Furthermore, hermaphrodites serve as examples of the flexibility of sexual differentiation systems. Sequential hermaphrodites are organisms that possess reproductive capabilities of one sex, and then that sex changes. Differentiated gonadal tissue of the organism's former sex degenerates, and new sex gonadal tissue grows and differentiates. Organisms that have the physiological capability to reproduce as a male and as a female at the same time are known as simultaneous hermaphrodites. Some simultaneous hermaphroditic organisms, like certain species of goby, have distinctive male and female phases of reproduction and can flip back and forth, or "sex reverse", between the two.

=== Socially-determined ===
In some species, such as sequentially hermaphroditic clownfish, changes in social environment can lead to sexual differentiation or sex reversal, i.e. differentiation in the opposite direction. In clownfish, females are larger than males. In social groups, there is typically one large female, multiple smaller males, and undifferentiated juveniles. If the female is removed from the group, the largest male changes sex, i.e. the former gonad tissue degenerates and new gonad tissue grows. Furthermore, the pathway of differentiation is activated in the largest juvenile, which becomes male.

=== Alternative morphs ===
Sexual differentiation in a species does not have to produce one recognizable female and one recognizable male type. In some species alternative morphs, or morphotypes, within one sex exist, such as flanged (larger than females, with large flap-like cheek-pads) and unflanged (about the same size as females, with no cheek-pads) male orangutans, and sometimes differences between male morphs can be more noticeable than differences between a male and a female within such species. Furthermore, sexual selection can be involved in the development of different types of males with alternative reproductive strategies, such as sneaker and territorial males in dung beetles or harem males and pair-bonding males in the Nigerian cichlid fish P. pulcher. Sometimes alternative morphs are produced by genetic differences, and in other cases, the environment can be involved, demonstrating some degree of phenotypic plasticity.

==Brain differentiation==

In many animals, differences in the exposure of a fetal brain to sex hormones are correlated with significant differences in brain structure and function, which correlate with adult reproductive behavior. The causes of differences between the sexes are only understood in some species. Fetal sex differences in human brains coupled with early differences in experience may be responsible for sex differences observed in children between 4 years old and adolescence.

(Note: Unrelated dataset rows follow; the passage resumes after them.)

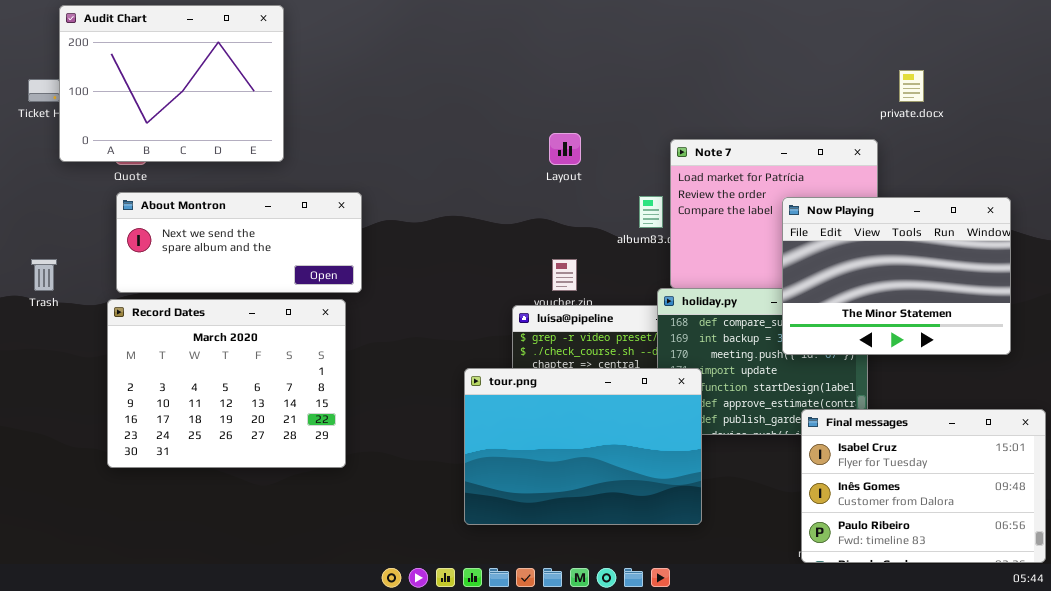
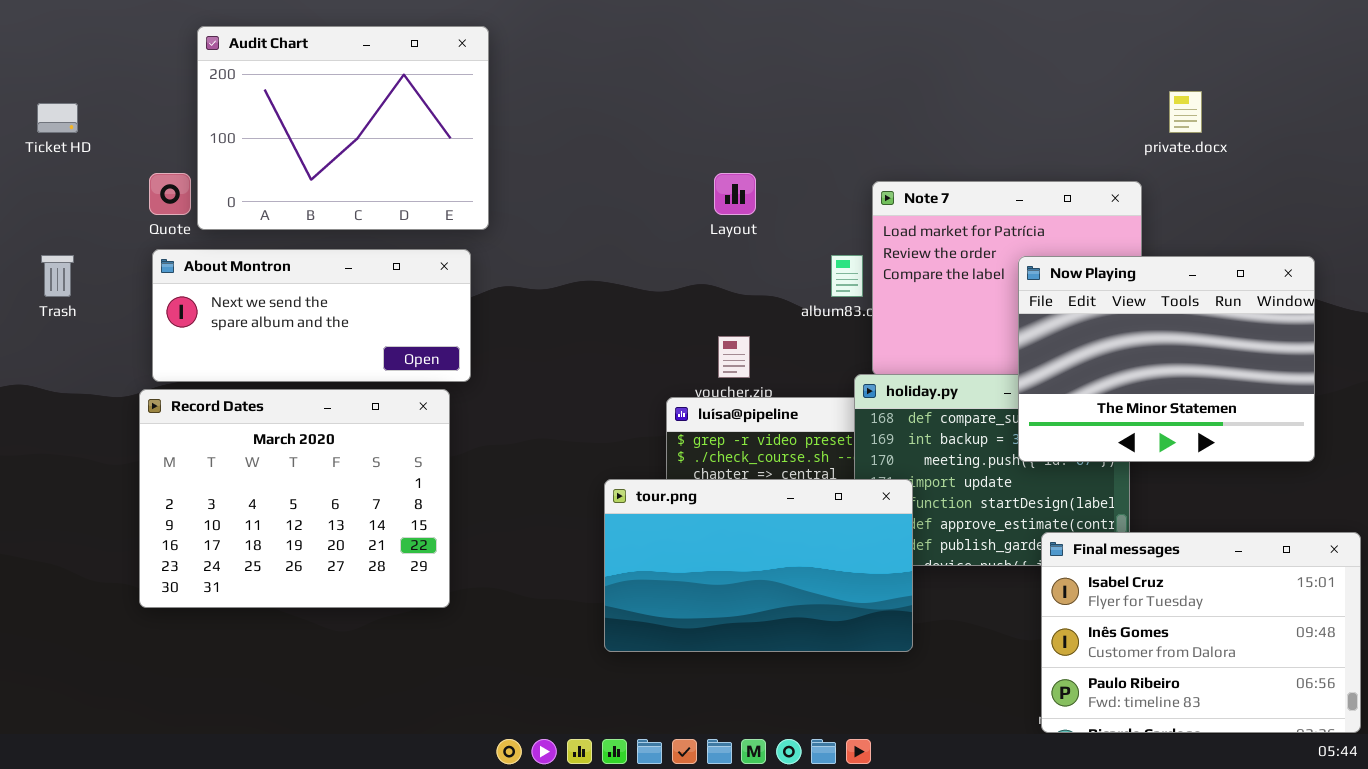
Audit Chart: [59,5,284,162] -> [197,26,489,230], moved
Trash: [31,259,57,291] -> [41,255,74,297], moved
tour.png: [464,368,702,525] -> [604,479,913,652], resized

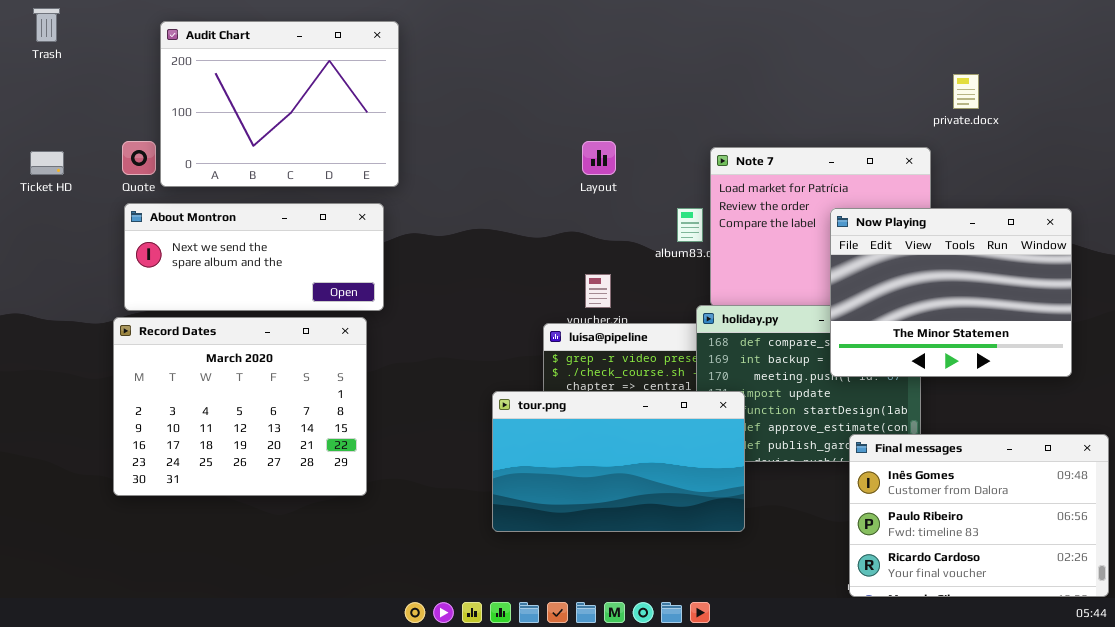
Ticket HD: [37,103,78,133] -> [30,151,64,175], moved
Trash: [41,255,74,297] -> [33,8,60,42], moved
Final messages: [1041,532,1361,733] -> [849,434,1109,597], scrolled down 1 row

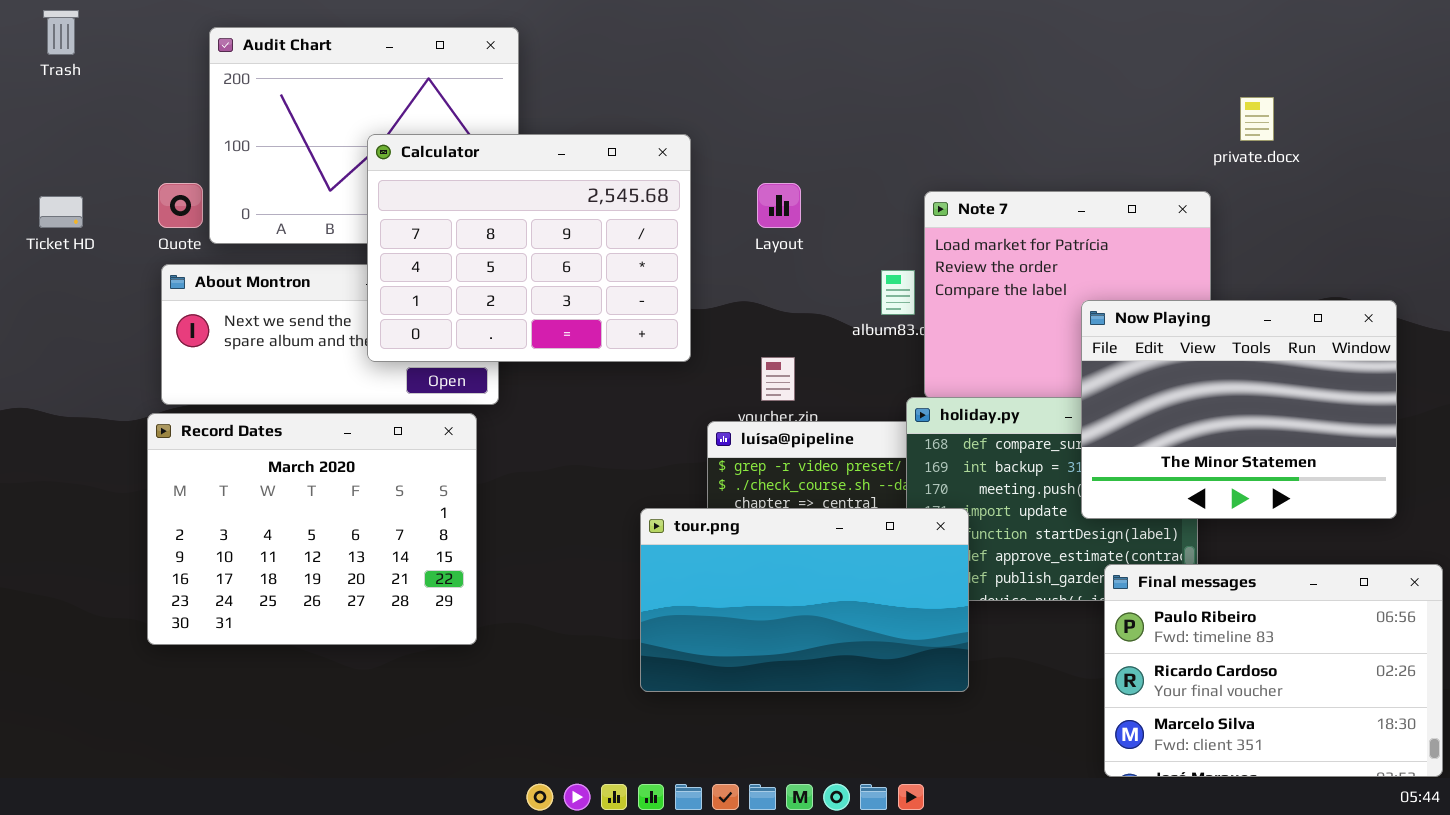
Calculator: none -> [367,134,691,362], opened
Now Playing: [830,208,1072,377] -> [1081,300,1397,519], moved
Final messages: [849,434,1109,597] -> [1104,564,1443,777], scrolled down 1 row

Many individual studies in humans and other primates have found statistically significant sex differences in specific brain structures; however, some studies have found no sex differences, and some meta-analyses have called into question the over-generalization that women's and men's brains function differently. Males and females statistically differ in some aspects of their brains, still there are areas of the brain which appear not to be sexually differentiated at all. Some scholars describe human brain variation not as two distinct categories, and not even a maleness-femaleness continuum, but as mosaics.

In birds, hypotheses of male-female brain sex differences have been challenged by recent findings that differences between groups can be at least partially explained by the individual's dominance rank. Furthermore, the behavioral causes of brain sex differences have been enumerated in studies of sex differences between different mating systems. For example, males of a polygynous vole species with intrasexual male competition have better spatial learning and memory than the females of their species, but also better spatial learning and memory than all sexes of other closely related species that are monogamous; thus the brain differences commonly seen as "sex differences" have been instead linked to competition. Sexual selection does play a role in some species, though, as males who display more song behaviors are selected for by females⁠—so some sex differences in bird song brain regions seem to have been evolutionarily selected for over time.